Rev. Garry Pang Moon-yuen was arrested by Hong Kong’s national security police on April 6, after his attendance at a January 4 hearing where the June 4 vigil (commemorating Tiananmen Massacre) organizer Chow Hang-Tung was being sentenced for inciting others to join the banned event.
The arrest came following Beijing’s imposition of draconian national security laws in Hong Kong in 2020. A Catholic clergy from Hong Kong told ICC, that, since the National Security Law (NSL) has come into effect in July 2020, people in HK do not even dare to share or like anything on Facebook that may offend the government these days. While Pang’s case might have been widely discussed online before the NSL, now there is little discussion about him.
Rev. Pang’s hearing took place last week on September 15. He represented himself in court and used the opportunity to slam the city’s legal system, calling it “a hole in a dam.” Additionally, he pointed out that the British-colonial era sedition law used to convict him went unused for over fifty years. He stated that authorities only resurrected the law to crush dissent after the 2019 pro-democracy protests.
“What’s going on in the court right now is not only a legal battle over sedition but also a battle to defend human rights and freedoms, a battle of safeguarding conscience,” Pang said during his statement in court.

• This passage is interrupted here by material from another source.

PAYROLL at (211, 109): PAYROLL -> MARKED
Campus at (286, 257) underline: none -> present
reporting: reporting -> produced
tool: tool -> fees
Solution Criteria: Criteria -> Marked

ICC has previously reported on how Rev. Pang has been involved in social justice in the last few years, especially after the anti-extradition law and pro-democracy movement took off in 2019. He could be seen praying for the revival and religious freedom of Hong Kong, doing sit-ins with parents whose children were trapped during the siege of the Hong Kong Polytechnic University, or showing support to activists who are becoming the victims of Hong Kong’s draconian National Security Law.